Medical professionals have professional ethical codes. For instance, the psychologists who (it is argued) helped devised improved torture methods for the U.S. government are accused of violating the ethical code of their profession.
Do software engineers and others who write software have professional ethical duties?
Might one of them be to do one’s best to create secure software (rather than intentionally releasing software with vulnerabilities for the purposes of allowing people in the know to exploit), and responsibly disclosing any security vulnerabilities found in third party software (rather than keeping them close so they can be used them for exploits)?
If so, are the software developers at the NSA (and, more likely, government contractors working for the NSA) guilty of unethical behavior?
Of course, the APA policy didn’t keep the psychologists from doing what they did, and there is some suggestion that the APA even intentionally made sure to leave enough loophole, which they potentially regret. And there have been similar controversies within Anthropology. There’s no magic bullet to ethical behavior from simply writing rules, but I still think it’s a useful point for inquiry, at least acknowledging that there is such a thing as professional ethics for the profession, and providing official recognition that these discussions are part of the profession.
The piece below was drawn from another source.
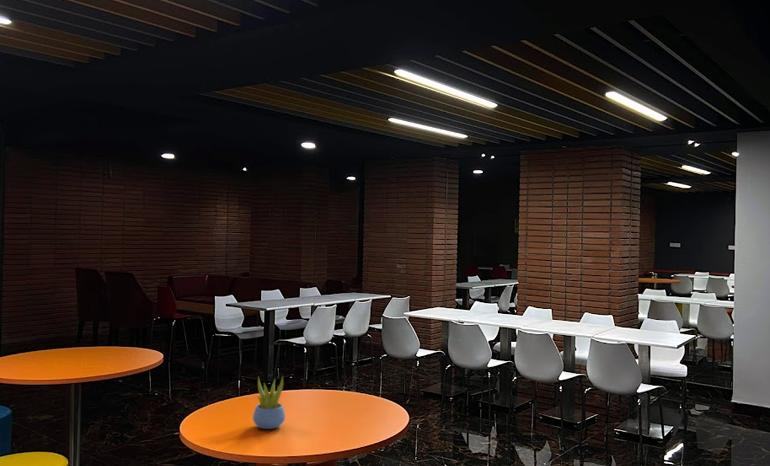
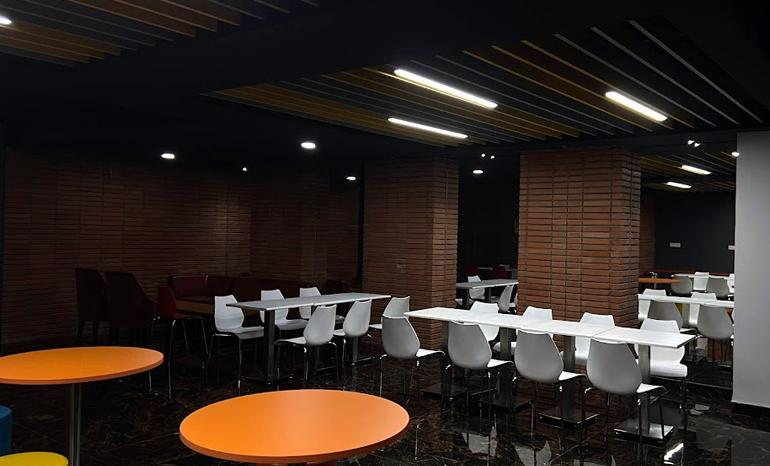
- succulent plant [252,374,286,430]
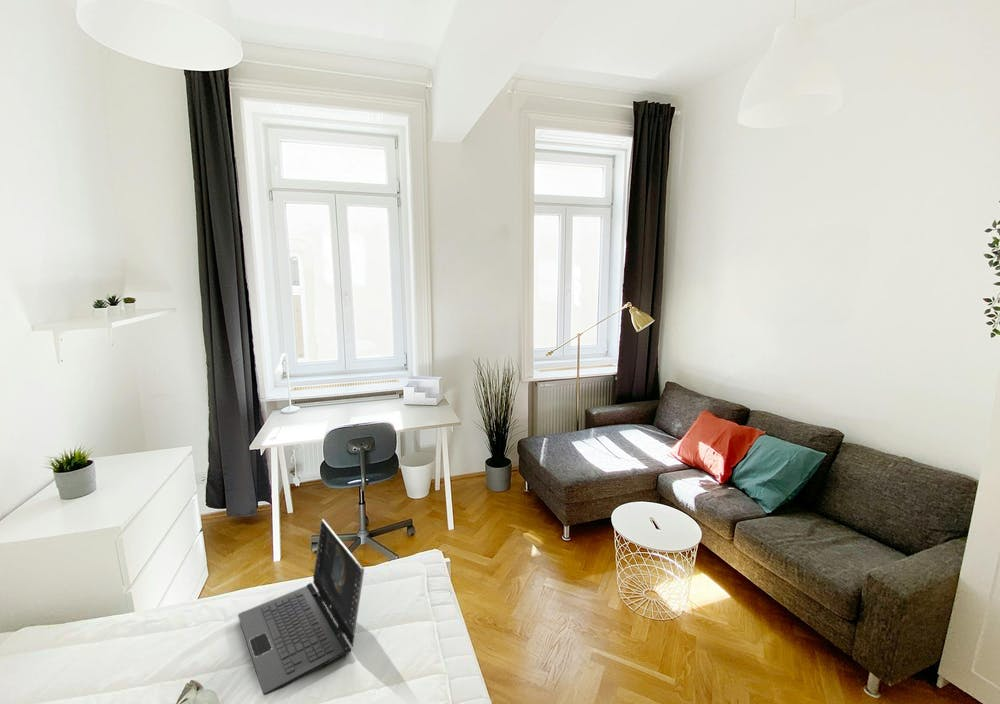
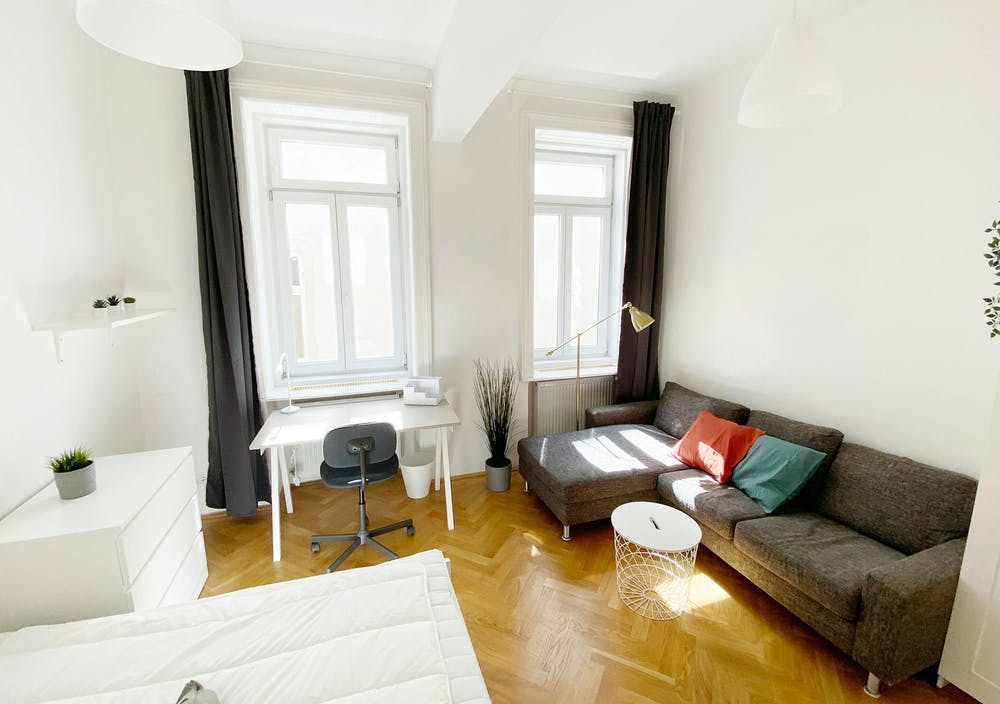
- laptop [237,518,365,696]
Are there ethical duties of software engineers and others who create software? As software becomes more and more socially powerful, is it important to society that this be recognized? Are these discussions happening? What professional bodies might they take place in? (IEEE? ACM?). The ACM has a code of ethics, but it’s pretty vague, it seems easy to justify just about any profit-making activity.
Are these discussions happening? Will the extensive Department of Defense funding of Computer Science (theoretical and applied) in the U.S. make it hard to have these discussions? (When I googled, the discussion that came up of how DoD funding effects computer science research was from 1989 — there may be self-interested reasons people aren’t that interested in talking about this).